Many times in Scripture we see God use obviously flawed people (Samson, Paul, Jacob, etc) to bring about His plan of redemption. In Ruth, it is noteworthy to see God use two people of upstanding character. Not that Ruth and Boaz are perfect, but the book has nothing outright negative to say about either of them. I’m keen to believe it’s because this book highlights the significance of a good reputation. God uses the flawed and the faithful, as well as the flaws of the faithful, to do His work. It’s so important to remember He doesn’t use just one type of person.

When thinking about the type of people we want to be, both Boaz and Ruth appear to be excellent role models:

For men, Boaz exemplifies a generous, honest, God-fearing man.

And, for women, Ruth embodies the particularly high calling of the Proverbs 31 women. Industrious, well esteemed, faithful, and courageous Ruth helps take the mystery out of the lofty creature described as the wife of noble character.

As we read the pages of Ruth we see the attributes of the Proverbs 31 women play out, and ultimately as Proverbs 31:30-31 extols, “Charm is deceptive, and beauty is fleeting; but a woman who fears the Lord is to be praised. Honor her for all that her hands have done, and let her works bring her praise at the city gate,” we see how Ruth is indeed honored. When Boaz exclaims, “All the people of my town know that you are a woman of noble character,” (Ruth 3:11) the reaction uses the same phrasing as the opening question of the Wife of Noble Character Epilogue in Proverbs 31, “A wife of noble character who can find?” (Proverbs 31:10). Wife, mother, wealthy landowner, Ruth’s circumstances radically change in the series of a few short chapters.

It would appear Proverbs 22:1 is indeed a valuable piece of wisdom. Ruth’s good reputation was the hinge pin upon which her life was able to transform. Of course, God was moving in the details, but her reputation paved the way for His work, and she became a vessel through which God blessed those directly around her and countless future generations. Through the story of Ruth, we learn to never underestimate the value of a good reputation or the ability of God to redeem.

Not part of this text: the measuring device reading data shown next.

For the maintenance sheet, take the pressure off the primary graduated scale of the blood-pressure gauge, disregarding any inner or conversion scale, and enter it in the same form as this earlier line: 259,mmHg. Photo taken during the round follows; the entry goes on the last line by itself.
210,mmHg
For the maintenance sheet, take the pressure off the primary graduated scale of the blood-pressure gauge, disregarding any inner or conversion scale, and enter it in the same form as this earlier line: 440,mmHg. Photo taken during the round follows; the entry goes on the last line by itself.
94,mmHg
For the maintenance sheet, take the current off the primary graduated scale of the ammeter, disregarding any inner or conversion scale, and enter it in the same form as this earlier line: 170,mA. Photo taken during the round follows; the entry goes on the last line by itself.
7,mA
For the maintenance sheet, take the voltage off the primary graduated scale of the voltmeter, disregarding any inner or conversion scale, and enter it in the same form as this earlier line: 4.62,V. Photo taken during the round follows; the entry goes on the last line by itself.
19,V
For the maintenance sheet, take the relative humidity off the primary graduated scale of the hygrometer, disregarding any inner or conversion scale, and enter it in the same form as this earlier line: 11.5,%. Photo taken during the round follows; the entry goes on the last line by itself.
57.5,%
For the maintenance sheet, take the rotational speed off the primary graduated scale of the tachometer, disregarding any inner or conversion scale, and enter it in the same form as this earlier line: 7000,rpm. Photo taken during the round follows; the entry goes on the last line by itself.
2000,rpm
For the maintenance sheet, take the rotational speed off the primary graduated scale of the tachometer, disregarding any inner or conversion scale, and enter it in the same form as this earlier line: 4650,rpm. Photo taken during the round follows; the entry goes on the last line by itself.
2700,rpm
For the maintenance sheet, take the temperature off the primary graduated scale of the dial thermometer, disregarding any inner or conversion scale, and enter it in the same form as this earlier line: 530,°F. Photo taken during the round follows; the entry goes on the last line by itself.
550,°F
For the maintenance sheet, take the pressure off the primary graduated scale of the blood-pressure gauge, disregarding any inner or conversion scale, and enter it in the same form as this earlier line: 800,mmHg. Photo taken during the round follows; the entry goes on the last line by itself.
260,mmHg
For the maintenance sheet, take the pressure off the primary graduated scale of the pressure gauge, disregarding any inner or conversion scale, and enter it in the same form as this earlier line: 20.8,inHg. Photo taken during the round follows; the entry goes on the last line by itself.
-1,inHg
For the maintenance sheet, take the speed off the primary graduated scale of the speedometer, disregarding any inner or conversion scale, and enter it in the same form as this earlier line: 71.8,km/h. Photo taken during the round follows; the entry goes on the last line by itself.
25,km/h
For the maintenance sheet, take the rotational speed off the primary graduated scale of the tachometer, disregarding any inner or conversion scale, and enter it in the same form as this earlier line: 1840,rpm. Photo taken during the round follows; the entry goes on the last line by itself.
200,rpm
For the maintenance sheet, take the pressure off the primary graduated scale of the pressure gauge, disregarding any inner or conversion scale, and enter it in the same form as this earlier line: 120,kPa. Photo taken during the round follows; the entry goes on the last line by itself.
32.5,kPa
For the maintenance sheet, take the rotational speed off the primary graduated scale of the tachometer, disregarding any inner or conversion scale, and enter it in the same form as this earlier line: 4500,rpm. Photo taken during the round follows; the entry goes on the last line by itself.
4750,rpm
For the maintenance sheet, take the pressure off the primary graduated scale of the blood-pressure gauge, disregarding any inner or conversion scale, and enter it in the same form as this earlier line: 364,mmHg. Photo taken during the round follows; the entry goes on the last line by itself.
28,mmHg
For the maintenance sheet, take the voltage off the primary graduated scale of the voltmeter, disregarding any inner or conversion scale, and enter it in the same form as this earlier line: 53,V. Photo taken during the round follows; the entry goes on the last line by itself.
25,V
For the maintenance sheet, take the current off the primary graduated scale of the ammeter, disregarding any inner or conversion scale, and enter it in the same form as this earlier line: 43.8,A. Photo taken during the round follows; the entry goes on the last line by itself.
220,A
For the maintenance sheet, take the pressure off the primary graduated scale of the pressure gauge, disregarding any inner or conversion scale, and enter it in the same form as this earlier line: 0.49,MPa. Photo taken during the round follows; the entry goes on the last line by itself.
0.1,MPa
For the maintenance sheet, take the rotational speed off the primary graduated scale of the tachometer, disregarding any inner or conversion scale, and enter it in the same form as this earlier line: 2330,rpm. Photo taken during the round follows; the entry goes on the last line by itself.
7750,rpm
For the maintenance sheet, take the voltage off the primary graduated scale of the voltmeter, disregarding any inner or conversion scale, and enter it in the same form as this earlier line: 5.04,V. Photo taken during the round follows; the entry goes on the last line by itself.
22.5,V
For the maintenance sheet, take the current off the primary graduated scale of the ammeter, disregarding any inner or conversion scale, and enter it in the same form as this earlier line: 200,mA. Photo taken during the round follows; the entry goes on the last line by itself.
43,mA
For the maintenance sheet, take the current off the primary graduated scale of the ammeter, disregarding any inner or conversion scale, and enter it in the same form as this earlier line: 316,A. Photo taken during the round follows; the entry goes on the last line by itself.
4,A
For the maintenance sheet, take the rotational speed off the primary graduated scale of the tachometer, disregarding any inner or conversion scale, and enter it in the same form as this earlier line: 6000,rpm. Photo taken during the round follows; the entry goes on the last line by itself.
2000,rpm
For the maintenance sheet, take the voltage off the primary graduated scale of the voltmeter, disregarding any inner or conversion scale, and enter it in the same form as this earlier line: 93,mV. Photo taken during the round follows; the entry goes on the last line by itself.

How is God working behind the scenes in your life to restore and redeem? What could be the greater purpose
of His work?

How can you use the work He is doing in your life for the good of others?

What is the status of your reputation? What could you do to improve it?

FOR FURTHER READING: Ruth 1-4, Matthew 1:5

THE MEANING BEHIND HER NAME: Ruth is a female name of Hebrew origin, meaning “friend,” “friendship,” or “compassionate friend.” In the Bible, she was indeed a compassionate, loyal friend to her mother-in-law Naomi after the death of both of their husbands.


Redemption. The story of Ruth barely mentions God by name, and yet His presence is evident everywhere. Using unlikely, but faithful people, He masterfully works out His plan of redemption. We witness the personal redemption of Naomi’s family line, rescued by Boaz through his marriage to Ruth. We also see the working of God’s ultimate redemptive work as Ruth becomes the great grandmother to King David, and in due course a direct ancestor of Jesus. The story of Ruth, Naomi, and Boaz shows us how God can use personal restoration for His greater restorative work in the world. The good He is working in our lives does not just end with us nor should it!

Reputation. Reading through Ruth this time the thing that stuck out to me most was the value of a good reputation. Proverbs 22:1 says, “A good name is more desirable than great riches; to be esteemed is better than silver or gold.” And Ruth discovers just how true this verse is. Having no silver or gold but having a good name, Ruth earns immediate favor in the eyes of Boaz (a man who does happen to have silver and gold).

MENTIONED IN JESUS’ GENEALOGY: As a grandmother of King David, she is even mentioned by name in Jesus’ Matthew genealogy, an incredibly high honor for a women (not to mention a foreigner!).